Behavior Sequence Transformer

4 min readOct 18, 2021

** Paper Study of Alibaba’s SOTA RecSys **

In this blog, I would try to explain some key concepts of BST and what factors in this can be a game-changer. If you are not familiar with transformer-based architecture then I would recommend reading this article: The Illustrated Transformer.

Overview

The sequential deep learning model has proven benefits in the recommendation industry for generating more relevant and dynamic recommendations based on users’ past sequences of actions. BST is Alibaba’s (by Qiwei Chen et al.) take on E-commerce Recommendation System. Find the research paper here: https://arxiv.org/pdf/1905.06874.pdf

In this paper, they propose to use the powerful Transformer model to capture the sequential signals underlying users’ behavior sequences for recommendation in Alibaba.
The RecSys in Alibaba is a two-stage pipeline: match and rank.

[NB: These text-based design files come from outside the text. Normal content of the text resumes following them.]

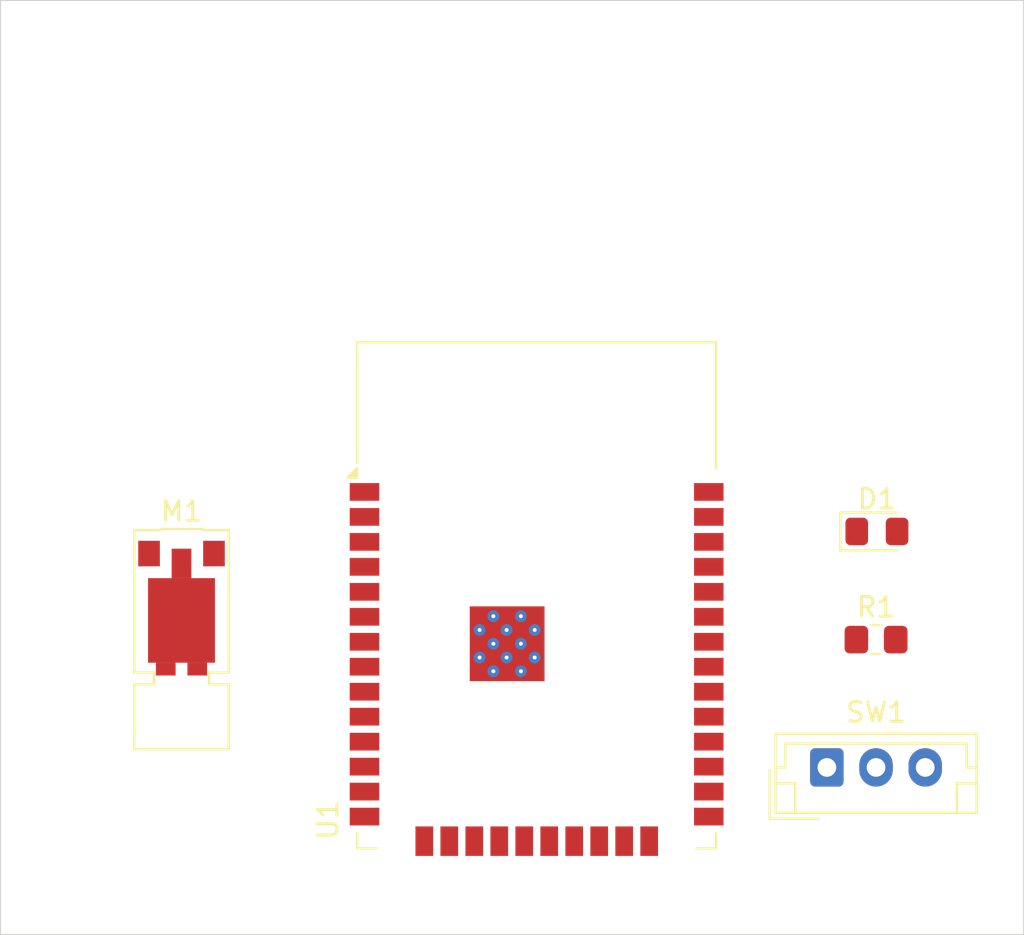
<source format=kicad_pcb>
(kicad_pcb
	(version 20240108)
	(generator "pcbnew")
	(generator_version "8.0")
	(general
		(thickness 1.6)
		(legacy_teardrops no)
	)
	(paper "A4")
	(layers
		(0 "F.Cu" signal)
		(31 "B.Cu" signal)
		(32 "B.Adhes" user "B.Adhesive")
		(33 "F.Adhes" user "F.Adhesive")
		(34 "B.Paste" user)
		(35 "F.Paste" user)
		(36 "B.SilkS" user "B.Silkscreen")
		(37 "F.SilkS" user "F.Silkscreen")
		(38 "B.Mask" user)
		(39 "F.Mask" user)
		(40 "Dwgs.User" user "User.Drawings")
		(41 "Cmts.User" user "User.Comments")
		(42 "Eco1.User" user "User.Eco1")
		(43 "Eco2.User" user "User.Eco2")
		(44 "Edge.Cuts" user)
		(45 "Margin" user)
		(46 "B.CrtYd" user "B.Courtyard")
		(47 "F.CrtYd" user "F.Courtyard")
		(48 "B.Fab" user)
		(49 "F.Fab" user)
		(50 "User.1" user)
		(51 "User.2" user)
		(52 "User.3" user)
		(53 "User.4" user)
		(54 "User.5" user)
		(55 "User.6" user)
		(56 "User.7" user)
		(57 "User.8" user)
		(58 "User.9" user)
	)
	(setup
		(pad_to_mask_clearance 0)
		(allow_soldermask_bridges_in_footprints no)
		(pcbplotparams
			(layerselection 0x00010fc_ffffffff)
			(plot_on_all_layers_selection 0x0000000_00000000)
			(disableapertmacros no)
			(usegerberextensions no)
			(usegerberattributes yes)
			(usegerberadvancedattributes yes)
			(creategerberjobfile yes)
			(dashed_line_dash_ratio 12.000000)
			(dashed_line_gap_ratio 3.000000)
			(svgprecision 4)
			(plotframeref no)
			(viasonmask no)
			(mode 1)
			(useauxorigin no)
			(hpglpennumber 1)
			(hpglpenspeed 20)
			(hpglpendiameter 15.000000)
			(pdf_front_fp_property_popups yes)
			(pdf_back_fp_property_popups yes)
			(dxfpolygonmode yes)
			(dxfimperialunits yes)
			(dxfusepcbnewfont yes)
			(psnegative no)
			(psa4output no)
			(plotreference yes)
			(plotvalue yes)
			(plotfptext yes)
			(plotinvisibletext no)
			(sketchpadsonfab no)
			(subtractmaskfromsilk no)
			(outputformat 1)
			(mirror no)
			(drillshape 1)
			(scaleselection 1)
			(outputdirectory "")
		)
	)
	(net 0 "")
	(net 1 "GND")
	(net 2 "Net-(D1-A)")
	(net 3 "Net-(U1-IO33)")
	(net 4 "Net-(M1--)")
	(net 5 "Net-(SW1-A)")
	(net 6 "Net-(SW1-C)")
	(net 7 "VCC")
	(net 8 "unconnected-(U1-IO0-Pad25)")
	(net 9 "Net-(U1-IO35)")
	(net 10 "unconnected-(U1-IO23-Pad37)")
	(net 11 "unconnected-(U1-IO12-Pad14)")
	(net 12 "unconnected-(U1-IO15-Pad23)")
	(net 13 "unconnected-(U1-IO18-Pad30)")
	(net 14 "unconnected-(U1-IO22-Pad36)")
	(net 15 "unconnected-(U1-NC-Pad19)")
	(net 16 "unconnected-(U1-IO2-Pad24)")
	(net 17 "unconnected-(U1-IO13-Pad16)")
	(net 18 "unconnected-(U1-NC-Pad20)")
	(net 19 "unconnected-(U1-SENSOR_VN-Pad5)")
	(net 20 "unconnected-(U1-IO14-Pad13)")
	(net 21 "Net-(U1-IO34)")
	(net 22 "unconnected-(U1-IO16-Pad27)")
	(net 23 "unconnected-(U1-IO27-Pad12)")
	(net 24 "unconnected-(U1-NC-Pad21)")
	(net 25 "unconnected-(U1-IO25-Pad10)")
	(net 26 "unconnected-(U1-SENSOR_VP-Pad4)")
	(net 27 "unconnected-(U1-IO17-Pad28)")
	(net 28 "unconnected-(U1-TXD0{slash}IO1-Pad35)")
	(net 29 "unconnected-(U1-EN-Pad3)")
	(net 30 "unconnected-(U1-IO21-Pad33)")
	(net 31 "unconnected-(U1-NC-Pad22)")
	(net 32 "unconnected-(U1-IO26-Pad11)")
	(net 33 "unconnected-(U1-NC-Pad32)")
	(net 34 "unconnected-(U1-IO4-Pad26)")
	(net 35 "unconnected-(U1-NC-Pad17)")
	(net 36 "unconnected-(U1-NC-Pad18)")
	(net 37 "unconnected-(U1-IO19-Pad31)")
	(net 38 "unconnected-(U1-IO5-Pad29)")
	(net 39 "unconnected-(U1-RXD0{slash}IO3-Pad34)")
	(footprint "Motors:Vybronics_VZ30C1T8219732L" (layer "F.Cu") (at 53.2 72.975))
	(footprint "LED_SMD:LED_0805_2012Metric_Pad1.15x1.40mm_HandSolder" (layer "F.Cu") (at 88.545 67.5))
	(footprint "Resistor_SMD:R_0805_2012Metric_Pad1.20x1.40mm_HandSolder" (layer "F.Cu") (at 88.5 73))
	(footprint "RF_Module:ESP32-WROOM-32D" (layer "F.Cu") (at 71.25 73.74))
	(footprint "Connector_JST:JST_EH_B3B-EH-A_1x03_P2.50mm_Vertical" (layer "F.Cu") (at 86 79.5))
	(gr_line
		(start 44 40.5)
		(end 44 88)
		(stroke
			(width 0.05)
			(type default)
		)
		(layer "Edge.Cuts")
		(uuid "188f2d99-850b-445d-afac-67bddc5fed5f")
	)
	(gr_line
		(start 96 40.5)
		(end 44 40.5)
		(stroke
			(width 0.05)
			(type default)
		)
		(layer "Edge.Cuts")
		(uuid "27e8f7eb-3f0b-4b18-8d7f-0982950fb037")
	)
	(gr_line
		(start 96 40.5)
		(end 96 88)
		(stroke
			(width 0.05)
			(type default)
		)
		(layer "Edge.Cuts")
		(uuid "de6e4528-5946-4249-9fa4-044e3ab03083")
	)
	(gr_line
		(start 96 88)
		(end 44 88)
		(stroke
			(width 0.05)
			(type default)
		)
		(layer "Edge.Cuts")
		(uuid "fb56c037-d8e6-4573-bfd7-2ee84977dc8c")
	)
)

</source>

In a match, a set of similar items are selected according to items users interacted with (https://arxiv.org/pdf/1803.02349.pdf)
and then a fine-tuned prediction model is learned to predict the probability of users clicking the given set of candidate items.

Model Architecture

The overview architecture of the proposed BST

The 3 key components of BST:

embedding layer
transformer layer
MLP

They have used encoders of transformer architecture which uses self-attention to combine signals from users’ past interactions. Self-attention is a pretty effective mechanism to capture any recent change in users’ interests and also preserving long-term context at the same time.

Input Embedding

This layer reshapes various features from interaction, user, and items data and add them together to create a final input vector which would be input to the transformer’s encoder layers.

There are two types of features to represent an item, “Sequence Item Features”(in red) and “Positional Features” (in dark blue), where “Sequence Item Features” include item_id and category_id.
There are various features, like the user profile features, item features, context features, and the combination of different features, i.e., the cross features. Since this work is focused on modeling the behavior sequence with transformer, they denote all these features as “Other Features”.

Though the combination of features can be automatically learned by neural networks, they still incorporate some hand-crafted cross features, which have been demonstrated useful in our scenarios before the deep learning era.

The way of representing Sequence Item Features in latent space has been discussed in detail here.

Now the interesting part here is the Positional Features. The authors proposed a positional embedding to capture the order information in sentences. Likewise, the order exists in users’ behavior sequences. Thus, adding the “position” as an input feature of each item in the bottom layer before it is projected as a low-dimensional vector.
Note that the position value of item v(i) is computed as pos(vi) = t(vt ) −t(vi), where t(vt ) represents the recommending time and t(vi) the timestamp when user click item v(i).
Note: sinusoidal-based encoding for relative time performed better than using absolute relative time in days as features.

MLP layers and Loss function

By concatenating the embeddings of Other Features and the output of the Transformer layer applying to the target item, then use three fully connected layers to further learn the interactions among the dense features, which is standard practice in industrial RecSys. To predict whether a user will click the target item v(t), they model it as a binary classification problem, thus use the sigmoid function as the output unit. To train the model, they have to use the cross-entropy loss.

Experimental results demonstrate the superiority of the proposed model, which is then deployed online at Taobao and obtain significant improvements in online Click-Through-Rate (CTR) comparing to two baselines.

Modifications

The modification to experiment in the original BST model in the following ways:

Incorporate the features into the processing of the embedding of each item of the input sequence and the target Item, rather than treating them as “other features” outside the transformer layer.
Utilize the ratings or user feedback in the input sequence, along with their positions in the sequence, to update them before feeding them into the self-attention layer.
Using Softmax across all class probabilities making the model learn multi-class classification.
Personalize based on the user’s clicks. Compute two features derived from user clicks and categories of clicked Experiences:
* Category Intensity: Weighted sum of user clicks on Experiences that have that particular category,
* Category Recency: Number of days that passed since the user last clicked on an Experience in that category.
Note: that the user may have clicked on many different categories with different intensities and recency, but when the feature is computed for a particular Experience that needs to be ranked, we use the intensity and recency of that Experience category.